Over time, orphan files accumulate silently in object storage — consuming storage space and increasing storage costs — until the remove_orphan_files maintenance procedure is run.
How Orphan Files Form
The Iceberg write protocol:
- Write new data files to object storage ← If the process fails here, the files become orphans.
- Create manifest files referencing the new data files.
- Create a new snapshot referencing the new manifests.
- Atomically commit the new snapshot to the catalog.
If the process fails at step 1 or 2, the data files exist in object storage but have never been referenced by a snapshot. No query will ever read them. They are orphans.
Common causes:
- Spark executor OOM between writing files and committing the snapshot
- Flink job failure before checkpoint completion
- Network timeout during the catalog commit call
- Manual interruption of a long-running write job
Orphan Files vs. Expired Snapshot Files
These are distinct categories that require different cleanup operations:
| Category | What They Are | Cleanup Mechanism |
|---|---|---|
| Orphan files | Files not referenced by ANY snapshot | remove_orphan_files |
| Expired snapshot files | Files referenced only by expired snapshots | expire_snapshots |
expire_snapshots does NOT remove orphan files. Both operations are required for complete storage cleanup.
Removing Orphan Files
The remove_orphan_files procedure scans the table’s storage location, lists all files, compares them against the files referenced in all current snapshots (via manifests), and deletes any files that are not referenced.
Apache Spark
-- Remove orphan files older than 72 hours (safety buffer)

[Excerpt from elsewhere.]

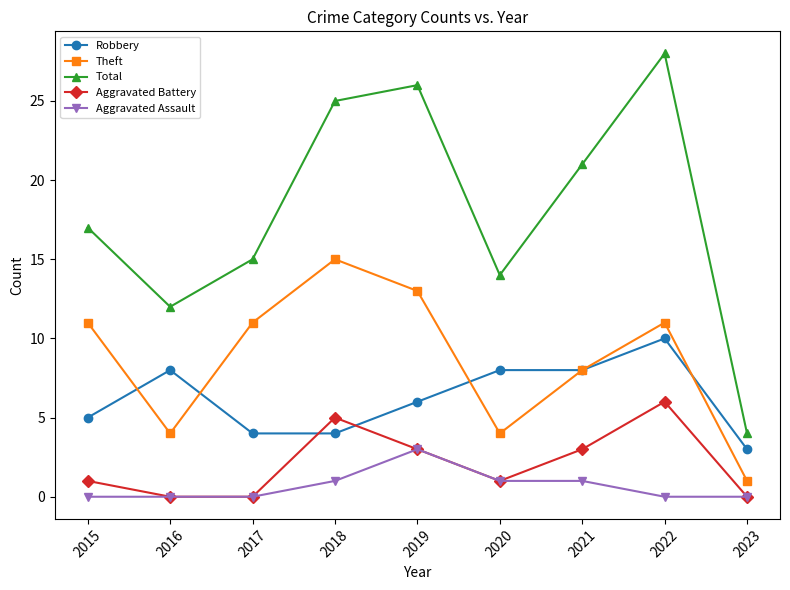

The value of Aggravated Battery at 2019 is 1. True or false?

False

CALL system.remove_orphan_files(
table => 'db.orders',
older_than => TIMESTAMP '2026-05-11 00:00:00'
);
-- With explicit location (if table has multiple locations)
CALL system.remove_orphan_files(
table => 'db.orders',
location => 's3://bucket/warehouse/db/orders'
);
-- Dry run: see what would be deleted without deleting
CALL system.remove_orphan_files(
table => 'db.orders',
dry_run => true
);
PyIceberg
from pyiceberg.catalog import load_catalog
from datetime import datetime, timedelta
catalog = load_catalog("my_catalog", **{...})

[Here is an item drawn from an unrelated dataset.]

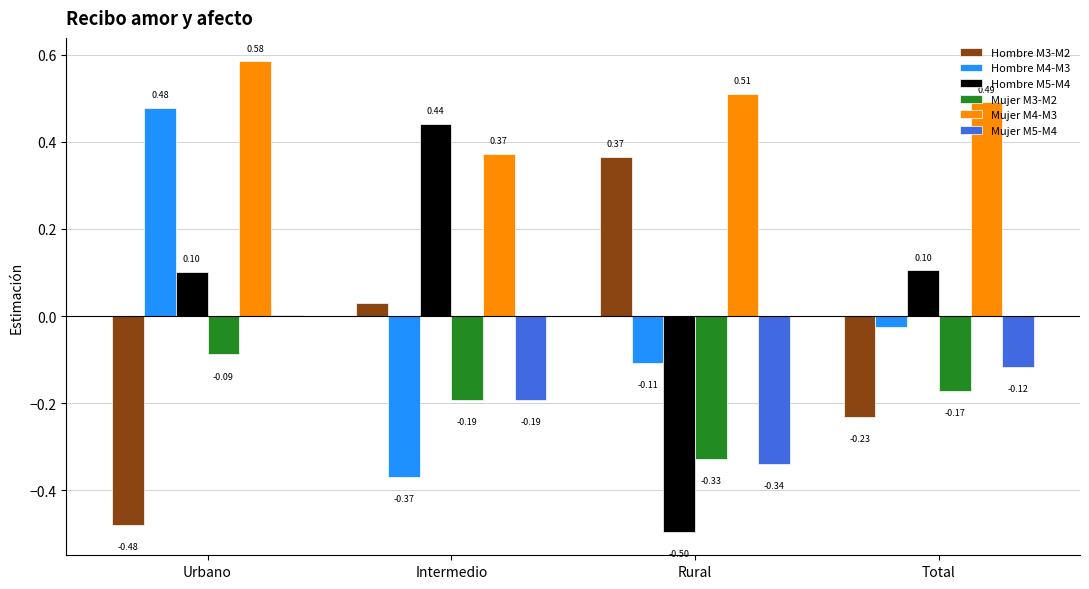

How many Hombre M5-M4 values are between 0 and 1?

3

table = catalog.load_table("db.orders")
# Remove orphan files older than 72 hours
cutoff = datetime.now() - timedelta(hours=72)
table.remove_orphan_files(cutoff)
The Safety Buffer: Why older_than Matters
The older_than parameter is critical and should always be set to at least 24–48 hours before the current time. This safety buffer prevents deleting files that are part of an in-progress write transaction.
Consider this scenario:
- A Spark job starts writing files to S3.
- You run
remove_orphan_filesimmediately. - The orphan file cleanup deletes the newly-written files (which haven’t been committed yet).
- The Spark job’s commit fails because the files it wrote are now gone.
The safety buffer ensures that any file being written right now is safe — only files older than the buffer are candidates for removal.
Recommended: Set older_than to at least now - 72 hours in production.
Monitoring Orphan File Accumulation
There’s no built-in Iceberg metric for orphan file count, but you can estimate accumulation by:
- Listing all files in the table’s storage location.
- Listing all files referenced in current manifests (
SELECT * FROM db.orders.files). - Comparing the two lists.
For automated monitoring, schedule a regular remove_orphan_files with dry_run = true and alert if the count exceeds a threshold.
Recommended Maintenance Schedule
| Operation | Frequency |
|---|---|
expire_snapshots | Weekly (or per retention policy) |
remove_orphan_files | Weekly (after expire_snapshots) |
rewrite_data_files (compaction) | Daily to weekly (based on write volume) |
rewrite_manifests | Monthly or after major compaction |
Running remove_orphan_files after expire_snapshots ensures maximum cleanup: first remove expired snapshots (making their exclusive files eligible for orphan removal), then remove all unreferenced files.